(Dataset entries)
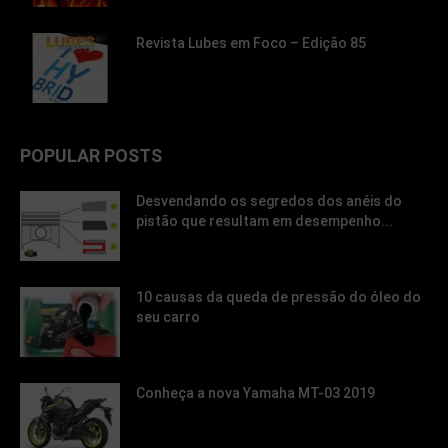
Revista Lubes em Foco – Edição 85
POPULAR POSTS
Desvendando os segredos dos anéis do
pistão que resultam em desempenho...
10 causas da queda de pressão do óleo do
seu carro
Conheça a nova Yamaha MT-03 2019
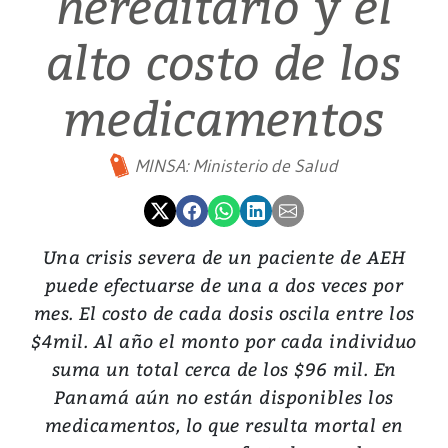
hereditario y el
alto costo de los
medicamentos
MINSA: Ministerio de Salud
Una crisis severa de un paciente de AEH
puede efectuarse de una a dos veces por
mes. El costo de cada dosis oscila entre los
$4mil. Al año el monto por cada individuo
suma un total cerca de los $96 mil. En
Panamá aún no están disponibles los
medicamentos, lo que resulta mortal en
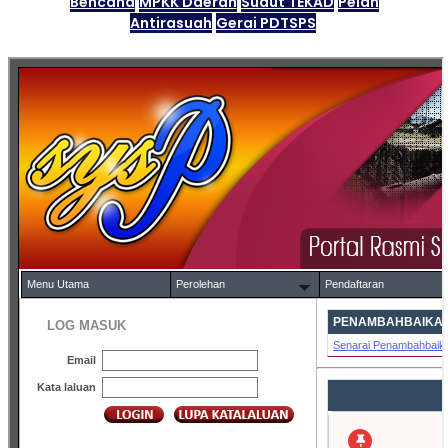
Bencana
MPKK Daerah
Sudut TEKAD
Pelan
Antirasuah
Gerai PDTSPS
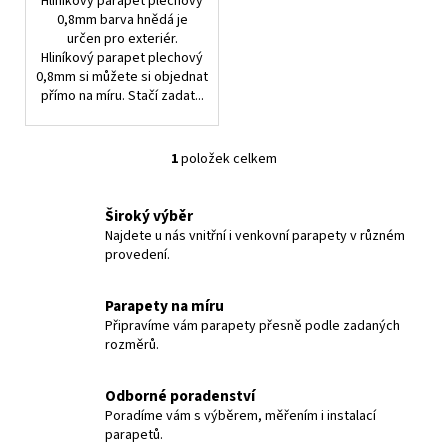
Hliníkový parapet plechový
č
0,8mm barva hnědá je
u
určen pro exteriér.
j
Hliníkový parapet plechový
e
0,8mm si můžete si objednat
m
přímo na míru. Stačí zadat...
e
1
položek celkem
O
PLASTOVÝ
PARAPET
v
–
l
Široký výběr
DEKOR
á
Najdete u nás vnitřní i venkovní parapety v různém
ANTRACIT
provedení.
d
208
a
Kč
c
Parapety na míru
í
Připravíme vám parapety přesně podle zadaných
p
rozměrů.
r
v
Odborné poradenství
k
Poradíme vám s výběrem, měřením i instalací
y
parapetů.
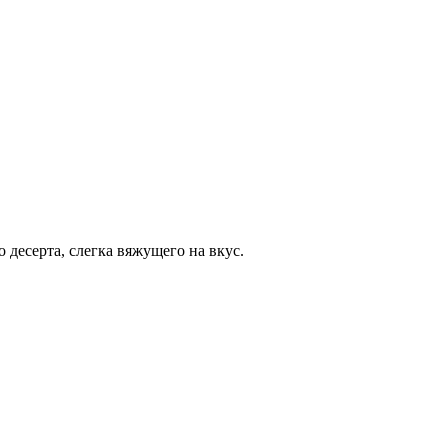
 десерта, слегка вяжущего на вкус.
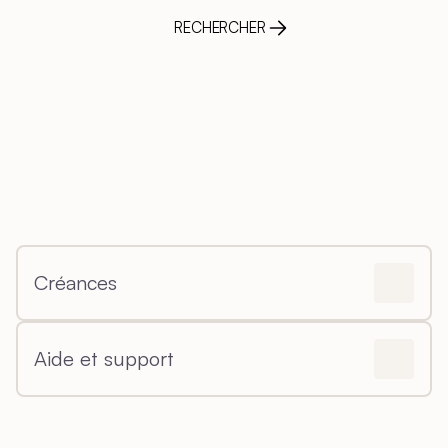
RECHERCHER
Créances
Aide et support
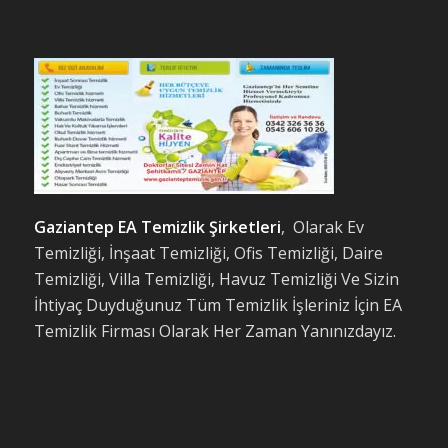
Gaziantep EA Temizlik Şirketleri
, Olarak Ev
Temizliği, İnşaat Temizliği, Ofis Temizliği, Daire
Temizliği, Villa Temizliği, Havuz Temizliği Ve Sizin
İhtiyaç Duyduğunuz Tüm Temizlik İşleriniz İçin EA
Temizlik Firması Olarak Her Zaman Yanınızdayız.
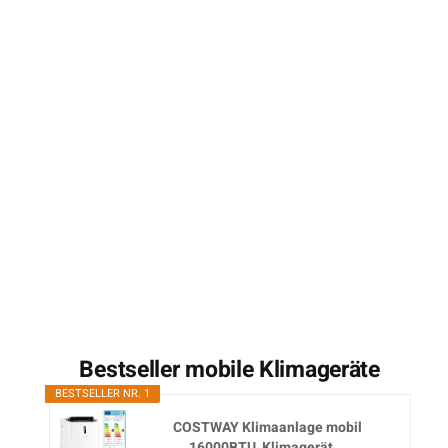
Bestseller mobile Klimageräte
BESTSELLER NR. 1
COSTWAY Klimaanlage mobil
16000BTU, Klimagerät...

- _EXERCISE DIRECTIONS_:
Reproduce every entry above exactly, and omit the pictures.

- _TASK SOLUTION_:
Revista Lubes em Foco – Edição 85
POPULAR POSTS
Desvendando os segredos dos anéis do
pistão que resultam em desempenho...
10 causas da queda de pressão do óleo do
seu carro
Conheça a nova Yamaha MT-03 2019
hereditario y el
alto costo de los
medicamentos
MINSA: Ministerio de Salud
Una crisis severa de un paciente de AEH
puede efectuarse de una a dos veces por
mes. El costo de cada dosis oscila entre los
$4mil. Al año el monto por cada individuo
suma un total cerca de los $96 mil. En
Panamá aún no están disponibles los
medicamentos, lo que resulta mortal en
Bencana
MPKK Daerah
Sudut TEKAD
Pelan
Antirasuah
Gerai PDTSPS
Hliníkový parapet plechový
č
0,8mm barva hnědá je
u
určen pro exteriér.
j
Hliníkový parapet plechový
e
0,8mm si můžete si objednat
m
přímo na míru. Stačí zadat...
e
1
položek celkem
O
PLASTOVÝ
PARAPET
v
–
l
Široký výběr
DEKOR
á
Najdete u nás vnitřní i venkovní parapety v různém
ANTRACIT
provedení.
d
208
a
Kč
c
Parapety na míru
í
Připravíme vám parapety přesně podle zadaných
p
rozměrů.
r
v
Odborné poradenství
k
Poradíme vám s výběrem, měřením i instalací
y
parapetů.
 десерта, слегка вяжущего на вкус.
RECHERCHER
Créances
Aide et support
Gaziantep EA Temizlik Şirketleri
, Olarak Ev
Temizliği, İnşaat Temizliği, Ofis Temizliği, Daire
Temizliği, Villa Temizliği, Havuz Temizliği Ve Sizin
İhtiyaç Duyduğunuz Tüm Temizlik İşleriniz İçin EA
Temizlik Firması Olarak Her Zaman Yanınızdayız.
Bestseller mobile Klimageräte
BESTSELLER NR. 1
COSTWAY Klimaanlage mobil
16000BTU, Klimagerät...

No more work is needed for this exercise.